[Electronic design files]

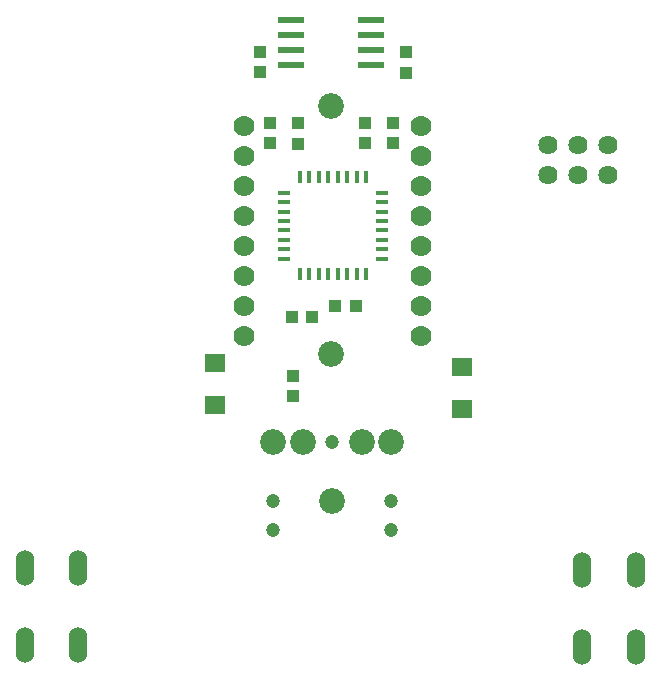
<source format=gbs>
G04 #@! TF.GenerationSoftware,KiCad,Pcbnew,9.0.0*
G04 #@! TF.CreationDate,2025-03-28T10:35:15+01:00*
G04 #@! TF.ProjectId,Blinkenstar,426c696e-6b65-46e7-9374-61722e6b6963,rev?*
G04 #@! TF.SameCoordinates,Original*
G04 #@! TF.FileFunction,Soldermask,Bot*
G04 #@! TF.FilePolarity,Negative*
%FSLAX46Y46*%
G04 Gerber Fmt 4.6, Leading zero omitted, Abs format (unit mm)*
G04 Created by KiCad (PCBNEW 9.0.0) date 2025-03-28 10:35:15*
%MOMM*%
%LPD*%
G01*
G04 APERTURE LIST*
%ADD10R,1.100000X1.000000*%
%ADD11R,1.100000X0.300000*%
%ADD12R,0.300000X1.100000*%
%ADD13C,1.778000*%
%ADD14C,2.184400*%
%ADD15O,1.524000X3.048000*%
%ADD16R,1.050000X1.080000*%
%ADD17R,1.080000X1.050000*%
%ADD18R,2.209800X0.609600*%
%ADD19C,1.625600*%
%ADD20C,1.200000*%
%ADD21R,1.800000X1.500000*%
%ADD22R,1.000000X1.100000*%
G04 APERTURE END LIST*
D10*
X119915114Y-80321302D03*
X119915114Y-82021302D03*
D11*
X110744800Y-86200000D03*
X110744800Y-87000000D03*
X110744800Y-87800000D03*
X110744800Y-88600000D03*
X110744800Y-89400000D03*
X110744800Y-90200000D03*
X110744800Y-91000000D03*
X110744800Y-91800000D03*
D12*
X112072400Y-93127600D03*
X112872400Y-93127600D03*
X113672400Y-93127600D03*
X114472400Y-93127600D03*
X115272400Y-93127600D03*
X116072400Y-93127600D03*
X116872400Y-93127600D03*
X117672400Y-93127600D03*
D11*
X119000000Y-91800000D03*
X119000000Y-91000000D03*
X119000000Y-90200000D03*
X119000000Y-89400000D03*
X119000000Y-88600000D03*
X119000000Y-87800000D03*
X119000000Y-87000000D03*
X119000000Y-86200000D03*
D12*
X117672400Y-84872400D03*
X116872400Y-84872400D03*
X116072400Y-84872400D03*
X115272400Y-84872400D03*
X114472400Y-84872400D03*
X113672400Y-84872400D03*
X112872400Y-84872400D03*
X112072400Y-84872400D03*
D13*
X122294055Y-98326459D03*
X122294055Y-95786459D03*
X122294055Y-93246459D03*
X122294055Y-90706459D03*
X122294055Y-88166459D03*
X122294055Y-85626459D03*
X122294055Y-83086459D03*
X122294055Y-80546459D03*
X107294055Y-80546459D03*
X107294055Y-83086459D03*
X107294055Y-85626459D03*
X107294055Y-88166459D03*
X107294055Y-90706459D03*
X107294055Y-93246459D03*
X107294055Y-95786459D03*
X107294055Y-98326459D03*
D14*
X114705155Y-78880577D03*
X114705155Y-99880577D03*
D15*
X135977855Y-118146559D03*
X135977855Y-124648959D03*
X140499055Y-118146559D03*
X140499055Y-124648959D03*
D16*
X116796814Y-95801699D03*
X115046814Y-95801699D03*
D10*
X108670118Y-75958318D03*
X108670118Y-74258318D03*
D17*
X109526015Y-82033599D03*
X109526015Y-80283599D03*
X111933055Y-80306459D03*
X111933055Y-82056459D03*
D18*
X111321800Y-75355000D03*
X111321800Y-74085000D03*
X111321800Y-72815000D03*
X111321800Y-71545000D03*
X118052800Y-71545000D03*
X118052800Y-72815000D03*
X118052800Y-74085000D03*
X118052800Y-75355000D03*
D10*
X121055155Y-76031980D03*
X121055155Y-74331980D03*
D19*
X133060000Y-82130000D03*
X133060000Y-84670000D03*
X135600000Y-82130000D03*
X135600000Y-84670000D03*
X138140000Y-82130000D03*
X138140000Y-84670000D03*
D20*
X109794055Y-114796459D03*
X119794055Y-114796459D03*
X109794055Y-112296459D03*
X119794055Y-112296459D03*
X114794055Y-107296459D03*
D14*
X119794055Y-107296459D03*
X117294055Y-107296459D03*
X114794055Y-112296459D03*
X109794055Y-107296459D03*
X112294055Y-107296459D03*
D21*
X125750000Y-100950000D03*
X125750000Y-104550000D03*
D10*
X117594055Y-80331459D03*
X117594055Y-82031459D03*
D21*
X104893000Y-100600000D03*
X104893000Y-104200000D03*
D10*
X111450000Y-101700000D03*
X111450000Y-103400000D03*
D22*
X113100000Y-96750000D03*
X111400000Y-96750000D03*
D15*
X88767255Y-117997759D03*
X88767255Y-124500159D03*
X93288455Y-117997759D03*
X93288455Y-124500159D03*
M02*

</source>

* [THE PROBLEM] From the line with "X112294055Y-107296459D03*" to the final line of the entries above, return every line exactly as written.

* [EXERCISE OUTPUT]
X112294055Y-107296459D03*
D21*
X125750000Y-100950000D03*
X125750000Y-104550000D03*
D10*
X117594055Y-80331459D03*
X117594055Y-82031459D03*
D21*
X104893000Y-100600000D03*
X104893000Y-104200000D03*
D10*
X111450000Y-101700000D03*
X111450000Y-103400000D03*
D22*
X113100000Y-96750000D03*
X111400000Y-96750000D03*
D15*
X88767255Y-117997759D03*
X88767255Y-124500159D03*
X93288455Y-117997759D03*
X93288455Y-124500159D03*
M02*

</source>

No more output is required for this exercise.